**EXCERPTED PASSAGE:**
First up is: "Kill your darlings, kill your darlings, even when it breaks your egocentric little scribbler's heart, kill your darlings" - Stephen King
I'm a slow writer. I tend to write and then edit what I've written. Being a slow writer means there's a lot more room for my inner editor to think about the way in which I want to say something, rather that simply writing down what I want to say. And when I write something particularly prophetic - in a particularly poetic way, (IMHO), of course I become emtionally attached to those words and want to keep them, highlight them in the text, and hold them up as a shining beacon to my talent, regardless of whether it's on message with the rest of the story I'm telling ;)
But what I'm learning is that "killing your darlings" is both necessary and, rest assured, something you can totally survive, if you can bear not to be too precious about your work.
Being overly precious about your work will come across in the text and not in a good way. To be honest, the more you go over and over your work, the less realistically you are able to judge. You become too close to it. You need someone who can look big-picture and drill down into the detail - someone who can spot the holes and the purple prose and save you from yourself, so that what survives is the story.

**REQUIRED ACTIONS:**
**a)** In the passage on killing your darlings, to whom is the opening quotation attributed?
**b)** Write the next paragraph of the passage on killing your darlings, picking up after its final sentence.

**RECORD EXCERPTS:**
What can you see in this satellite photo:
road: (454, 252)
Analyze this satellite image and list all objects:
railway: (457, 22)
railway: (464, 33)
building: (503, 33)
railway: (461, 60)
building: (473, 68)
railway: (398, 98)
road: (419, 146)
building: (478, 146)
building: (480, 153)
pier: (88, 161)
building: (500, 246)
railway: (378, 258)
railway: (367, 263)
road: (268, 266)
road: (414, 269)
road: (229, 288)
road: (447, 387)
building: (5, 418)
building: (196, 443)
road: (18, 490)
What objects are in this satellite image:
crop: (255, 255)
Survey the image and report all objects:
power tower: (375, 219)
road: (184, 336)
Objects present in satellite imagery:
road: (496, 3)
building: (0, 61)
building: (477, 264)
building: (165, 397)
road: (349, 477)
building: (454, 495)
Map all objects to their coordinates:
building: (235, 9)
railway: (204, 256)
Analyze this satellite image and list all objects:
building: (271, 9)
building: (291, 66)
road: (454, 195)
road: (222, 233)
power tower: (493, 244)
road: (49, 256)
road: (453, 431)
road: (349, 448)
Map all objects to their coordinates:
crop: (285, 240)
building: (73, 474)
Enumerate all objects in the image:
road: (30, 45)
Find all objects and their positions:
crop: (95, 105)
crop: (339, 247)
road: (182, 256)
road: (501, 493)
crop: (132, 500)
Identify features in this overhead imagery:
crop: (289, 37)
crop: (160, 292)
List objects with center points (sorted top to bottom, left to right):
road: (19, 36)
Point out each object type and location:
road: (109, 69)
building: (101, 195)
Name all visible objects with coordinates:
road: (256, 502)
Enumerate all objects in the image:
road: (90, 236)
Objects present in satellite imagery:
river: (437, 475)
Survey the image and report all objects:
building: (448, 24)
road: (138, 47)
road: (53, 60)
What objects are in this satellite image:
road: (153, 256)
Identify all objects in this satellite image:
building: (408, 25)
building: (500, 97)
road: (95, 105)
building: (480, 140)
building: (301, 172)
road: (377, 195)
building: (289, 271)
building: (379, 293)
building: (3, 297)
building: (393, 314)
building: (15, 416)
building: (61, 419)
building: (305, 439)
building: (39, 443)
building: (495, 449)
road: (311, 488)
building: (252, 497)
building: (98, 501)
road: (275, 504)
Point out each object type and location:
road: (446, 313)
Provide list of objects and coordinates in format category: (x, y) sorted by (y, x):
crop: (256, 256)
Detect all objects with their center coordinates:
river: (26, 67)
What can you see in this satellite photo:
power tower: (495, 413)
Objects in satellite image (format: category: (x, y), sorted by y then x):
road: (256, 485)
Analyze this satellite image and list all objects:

**RESPONSES:**
**a)** Stephen King

**b)**
There really is no room in writing for your ego. It gets in the way of what you're trying to get at...the Truth.
Does killing your favourite line, or a favourite paragraph, hurt? Absolutely. But writing is also about cutting the extraneous - no matter how lyrical, to get to the heart of your story. And when has anyone ever said writing shouldn't ever hurt? A little pain is good for the soul and sure helps you get to the heart of your writing so that you can express your truth clearly.
Stephen King wasn't the first writer to coin the phrase "kill your darlings" but in this context his words really speak to me and give me a lesson worth learning.
What do you think? Any of you have trouble with this when you're writing or when you're revising your work? Or, do you have a different quote from a famous writer that helps you with your writing? Feel free to leave me a comment...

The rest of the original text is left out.